:: Explorar o material ::
1. Responda, com base no texto de origem, às perguntas seguintes:
(a) De que dois países se esqueceu a Cristina, segundo o texto?
(b) Segundo o texto, quem representa, na verdade, o deputado?
(c) Segundo o texto, o que acontece a um tipo excelente mas que é da "oposição"?
2. Reproduza o trecho do texto de origem que vai de "Já pensou no" até "o seu representante.".

:: Texto de origem ::
══════════════════════════════

Demos graças a Deus por termos ainda alguma liberdade e o povo poder participar a nível local e escolher democraticamente o seus governantes (agora se os escolhem mal, a culpa já não é do sistema)
Cara Cristina
Dê mas é graças a deus por esses regimes ainda existirem.
Esqueceu-se da Rússia e do Irão.
Já pensou no que será de vós quando estes totalitarismos desaparecerem?
E depois? Qual será o bicho papão vivo?
Cumpts
Manuel Santos
Cristina, não se trata de "escolher mal", trata-se do facto de, seja qual for a escolha, os resultados serem os mesmos.
Diga-me uma coisa: quem é o deputado na AR que A representa, a si? Qual é o deputado a quem a Cristina pode pedir justificações? Conhece-o? Não. Porquê? Porque um deputado não é nomeado por si, não é o seu representante.
Será ele o representante do Partido ao qual pertence? Também não.
Na verdade, o deputado representa os líderes do Partido que o nomearam! É tão simples quanto isto.
Ora, porque é que certos indivíduos são escolhidos para serem os representantes da direcção partidária na AR? Será pelas suas competências? Não. Pelos seus conhecimentos? Não. Na verdade, eles são escolhidos por terem sido fiéis aos ganhadores das eleições internas do Partido, isto é, por terem permanecido parte da "camarilha", por terem cacicado a seu favor, por terem "votos", etc.
Por isso, um tipo medíocre mas fiel é deputado; um tipo excelente mas que é da "oposição" é posto na prateleira.
Acredite nisso porque eu já lá estive e sei muito bem do que falo.
Em suma, o deputado representa os líderes do seu Partido, e a não ser que este tenham sido escolhidos por si, então o deputado, de forma alguma, a representa, nem sequer indirectamente. Percebeu?

══════════════════════════════

:: Dados apresentados ::
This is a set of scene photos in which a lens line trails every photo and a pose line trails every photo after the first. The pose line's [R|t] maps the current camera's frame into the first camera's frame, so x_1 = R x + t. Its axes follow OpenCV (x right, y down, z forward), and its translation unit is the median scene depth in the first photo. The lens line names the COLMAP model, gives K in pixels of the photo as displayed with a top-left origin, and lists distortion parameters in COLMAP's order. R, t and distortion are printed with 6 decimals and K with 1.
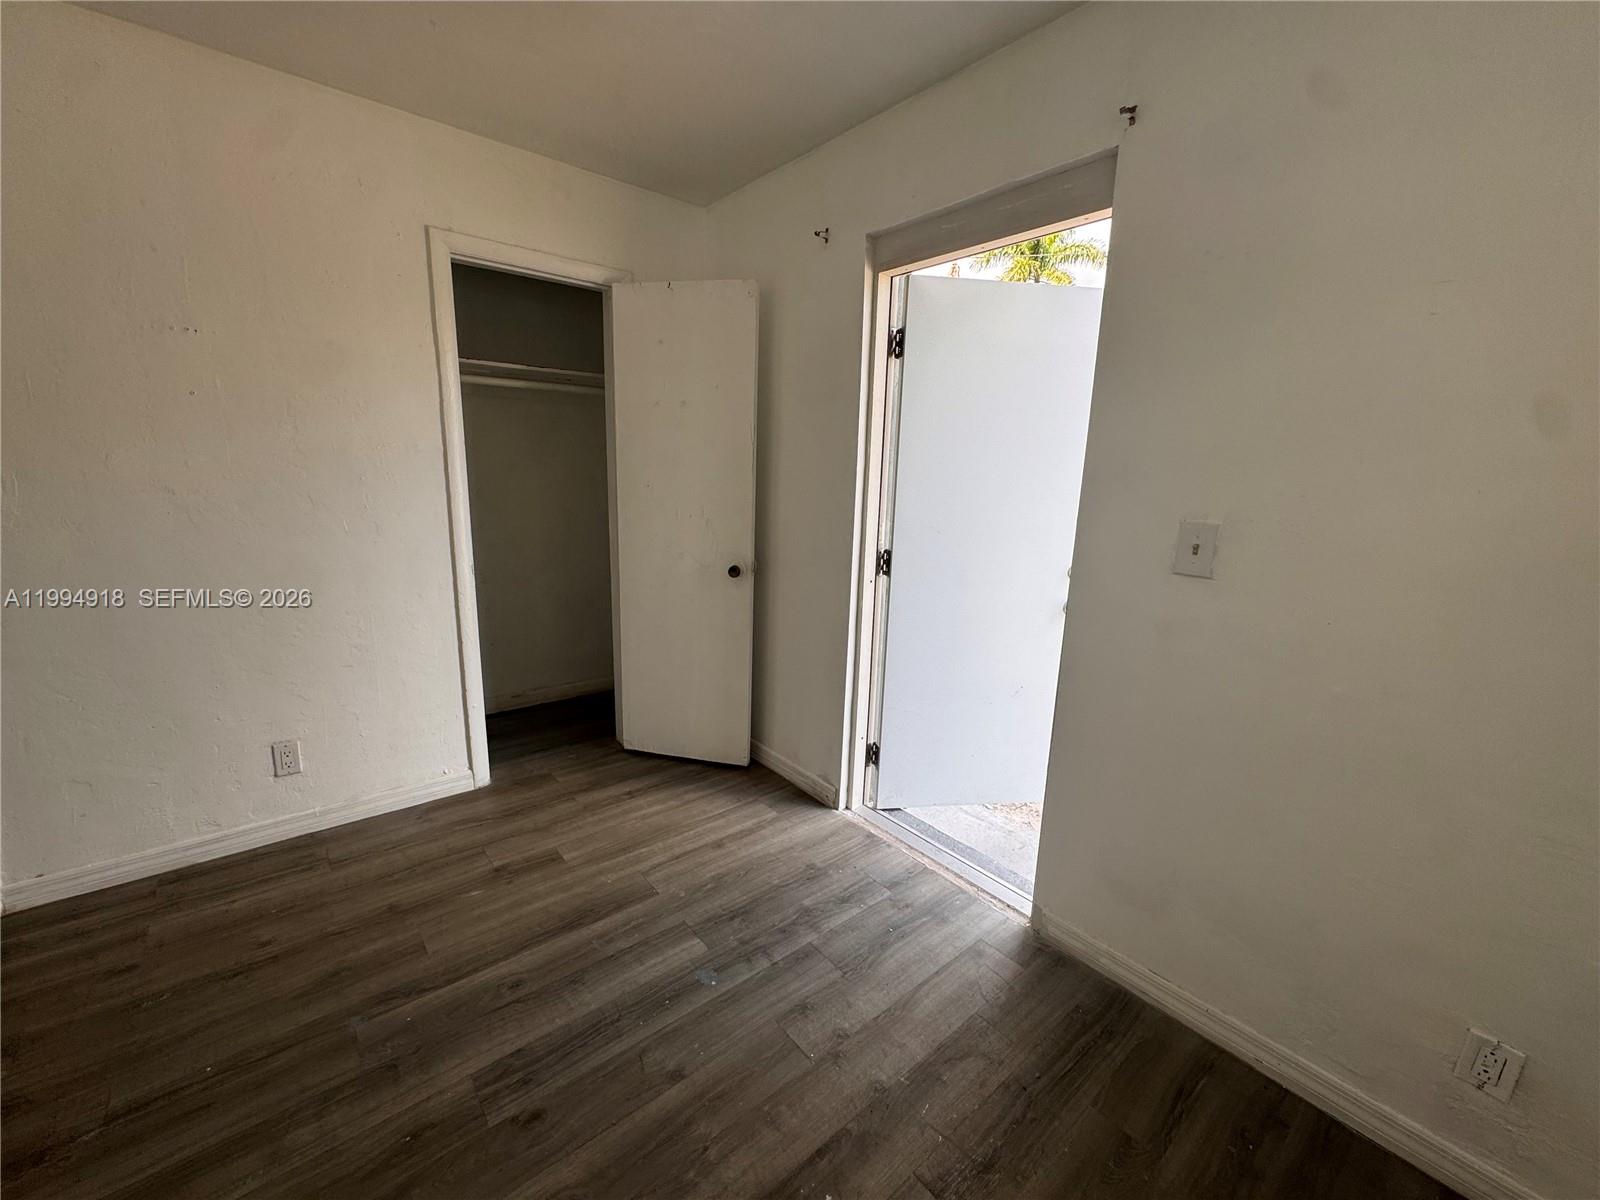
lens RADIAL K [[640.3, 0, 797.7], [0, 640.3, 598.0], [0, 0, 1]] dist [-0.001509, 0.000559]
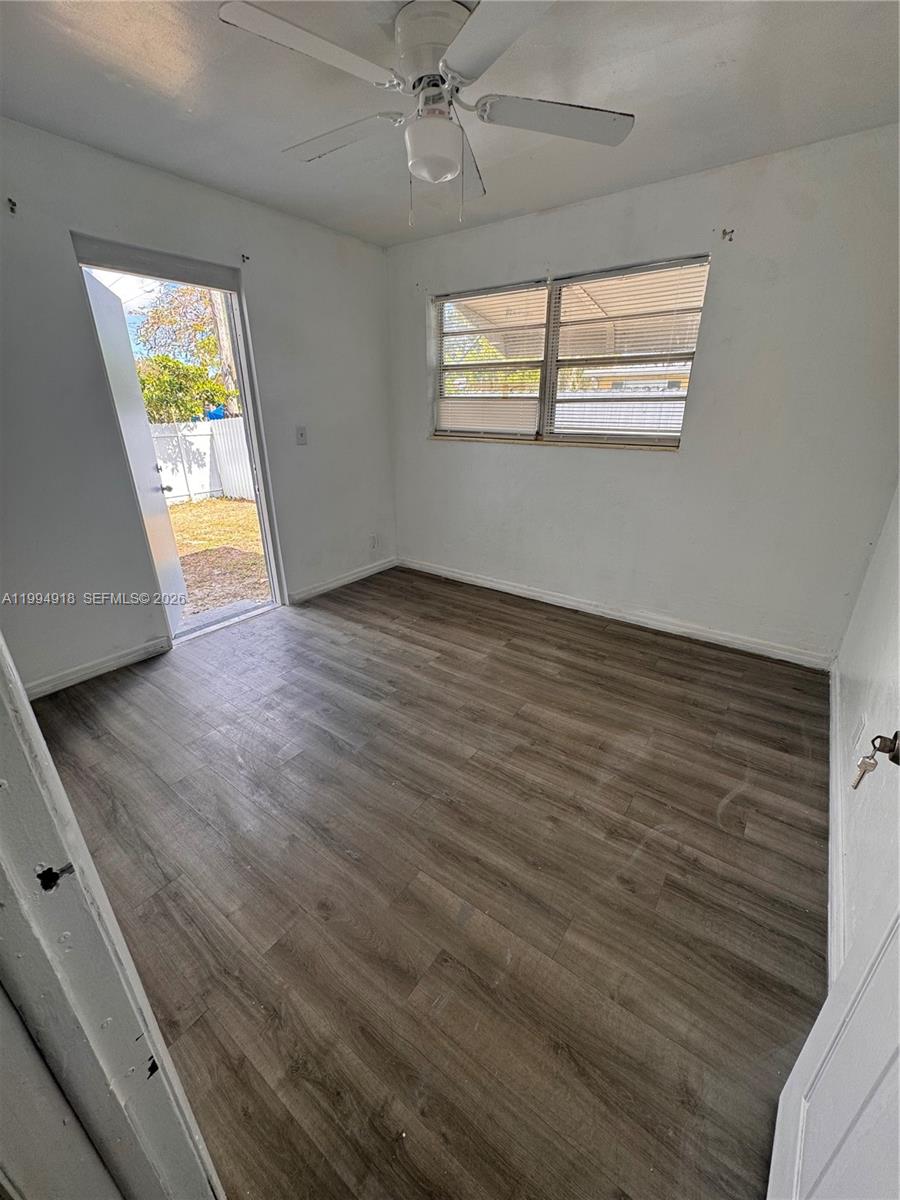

══════════════════════════════

:: Respostas às tarefas ::
1.
(a) Da Rússia e do Irão.
(b) Os líderes do Partido que o nomearam.
(c) É posto na prateleira.

2.
Já pensou no que será de vós quando estes totalitarismos desaparecerem?
E depois? Qual será o bicho papão vivo?
Cumpts
Manuel Santos
Cristina, não se trata de "escolher mal", trata-se do facto de, seja qual for a escolha, os resultados serem os mesmos.
Diga-me uma coisa: quem é o deputado na AR que A representa, a si? Qual é o deputado a quem a Cristina pode pedir justificações? Conhece-o? Não. Porquê? Porque um deputado não é nomeado por si, não é o seu representante.